== EXTRACT ==

In its motion, Tomahawk refers to Riso, Inc., which cites Geographic Expeditions, Inc., for the proposition that a motion to compel arbitration is appropriately raised in a motion pursuant to Rule 12(b)(1). In Geographic Expeditions, however, the Ninth Circuit reversed the district court's dismissal for lack of subject matter jurisdiction and held that an arbitration agreement's liability cap, which was less than $75,000, did not preclude diversity jurisdiction. 559 F.3d at 1107-08. The Court is not persuaded that Geographic Expeditions answers the question before the Court: whether a motion pursuant to Rule 12(b)(1) is the appropriate mechanism to compel arbitration as to Count One of Wolff's Amended Complaint.

===
== MATERIAL PROVIDED ==

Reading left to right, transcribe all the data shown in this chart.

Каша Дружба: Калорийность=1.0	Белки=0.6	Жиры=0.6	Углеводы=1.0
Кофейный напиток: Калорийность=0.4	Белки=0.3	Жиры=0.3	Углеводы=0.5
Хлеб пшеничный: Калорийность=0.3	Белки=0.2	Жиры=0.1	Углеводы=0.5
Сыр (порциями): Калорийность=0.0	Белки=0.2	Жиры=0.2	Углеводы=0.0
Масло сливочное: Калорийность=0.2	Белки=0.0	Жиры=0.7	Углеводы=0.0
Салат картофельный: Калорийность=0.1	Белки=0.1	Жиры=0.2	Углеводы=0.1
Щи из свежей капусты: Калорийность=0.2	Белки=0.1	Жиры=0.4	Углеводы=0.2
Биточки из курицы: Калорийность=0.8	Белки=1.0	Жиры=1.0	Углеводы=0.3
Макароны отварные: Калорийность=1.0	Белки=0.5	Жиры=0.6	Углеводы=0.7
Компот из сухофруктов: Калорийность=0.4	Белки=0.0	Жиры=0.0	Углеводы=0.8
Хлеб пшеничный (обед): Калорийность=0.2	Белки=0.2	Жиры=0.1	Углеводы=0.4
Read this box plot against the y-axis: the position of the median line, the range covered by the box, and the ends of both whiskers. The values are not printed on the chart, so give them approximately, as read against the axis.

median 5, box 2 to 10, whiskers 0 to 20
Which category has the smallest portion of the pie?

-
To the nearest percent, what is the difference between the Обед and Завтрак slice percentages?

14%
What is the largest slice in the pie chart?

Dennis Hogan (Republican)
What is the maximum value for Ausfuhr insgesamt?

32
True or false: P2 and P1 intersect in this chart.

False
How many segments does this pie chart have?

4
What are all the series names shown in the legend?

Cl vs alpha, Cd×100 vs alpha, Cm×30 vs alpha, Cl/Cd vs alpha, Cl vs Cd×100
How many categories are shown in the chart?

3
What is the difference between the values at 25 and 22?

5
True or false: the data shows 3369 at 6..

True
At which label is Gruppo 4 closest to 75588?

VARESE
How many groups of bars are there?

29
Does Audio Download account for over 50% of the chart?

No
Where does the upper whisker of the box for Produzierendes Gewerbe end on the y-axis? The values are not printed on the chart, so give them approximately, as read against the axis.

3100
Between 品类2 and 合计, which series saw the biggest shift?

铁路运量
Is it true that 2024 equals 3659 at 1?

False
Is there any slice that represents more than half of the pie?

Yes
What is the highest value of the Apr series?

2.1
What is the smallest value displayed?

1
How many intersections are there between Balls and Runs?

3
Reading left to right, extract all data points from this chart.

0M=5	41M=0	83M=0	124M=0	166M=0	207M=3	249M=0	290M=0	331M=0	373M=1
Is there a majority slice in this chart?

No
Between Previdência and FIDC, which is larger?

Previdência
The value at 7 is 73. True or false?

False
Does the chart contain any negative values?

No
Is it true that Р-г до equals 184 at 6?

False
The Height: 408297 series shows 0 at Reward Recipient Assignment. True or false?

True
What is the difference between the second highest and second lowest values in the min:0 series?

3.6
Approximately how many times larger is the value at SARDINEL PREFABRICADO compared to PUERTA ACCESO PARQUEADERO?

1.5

===

* [TASK REQUIREMENTS]:
**1.** Answer these questions using the extract on compelling arbitration:
(a) Which case does Riso, Inc. cite?
(b) What did the Ninth Circuit reverse in Geographic Expeditions?
(c) Which count of Wolff's Amended Complaint is at issue?
**2.** Set out the stretch of rows from their start through the line containing "Read this box" as a numbered list, skipping blank lines.
The court text on arbitration and the rows have no connection to each other.

* [EXERCISE SOLUTIONS]:
**1.**
(a) Geographic Expeditions, Inc.
(b) The district court's dismissal for lack of subject matter jurisdiction.
(c) Count One.

**2.**
1. Reading left to right, transcribe all the data shown in this chart.
2. Каша Дружба: Калорийность=1.0	Белки=0.6	Жиры=0.6	Углеводы=1.0
3. Кофейный напиток: Калорийность=0.4	Белки=0.3	Жиры=0.3	Углеводы=0.5
4. Хлеб пшеничный: Калорийность=0.3	Белки=0.2	Жиры=0.1	Углеводы=0.5
5. Сыр (порциями): Калорийность=0.0	Белки=0.2	Жиры=0.2	Углеводы=0.0
6. Масло сливочное: Калорийность=0.2	Белки=0.0	Жиры=0.7	Углеводы=0.0
7. Салат картофельный: Калорийность=0.1	Белки=0.1	Жиры=0.2	Углеводы=0.1
8. Щи из свежей капусты: Калорийность=0.2	Белки=0.1	Жиры=0.4	Углеводы=0.2
9. Биточки из курицы: Калорийность=0.8	Белки=1.0	Жиры=1.0	Углеводы=0.3
10. Макароны отварные: Калорийность=1.0	Белки=0.5	Жиры=0.6	Углеводы=0.7
11. Компот из сухофруктов: Калорийность=0.4	Белки=0.0	Жиры=0.0	Углеводы=0.8
12. Хлеб пшеничный (обед): Калорийность=0.2	Белки=0.2	Жиры=0.1	Углеводы=0.4
13. Read this box plot against the y-axis: the position of the median line, the range covered by the box, and the ends of both whiskers. The values are not printed on the chart, so give them approximately, as read against the axis.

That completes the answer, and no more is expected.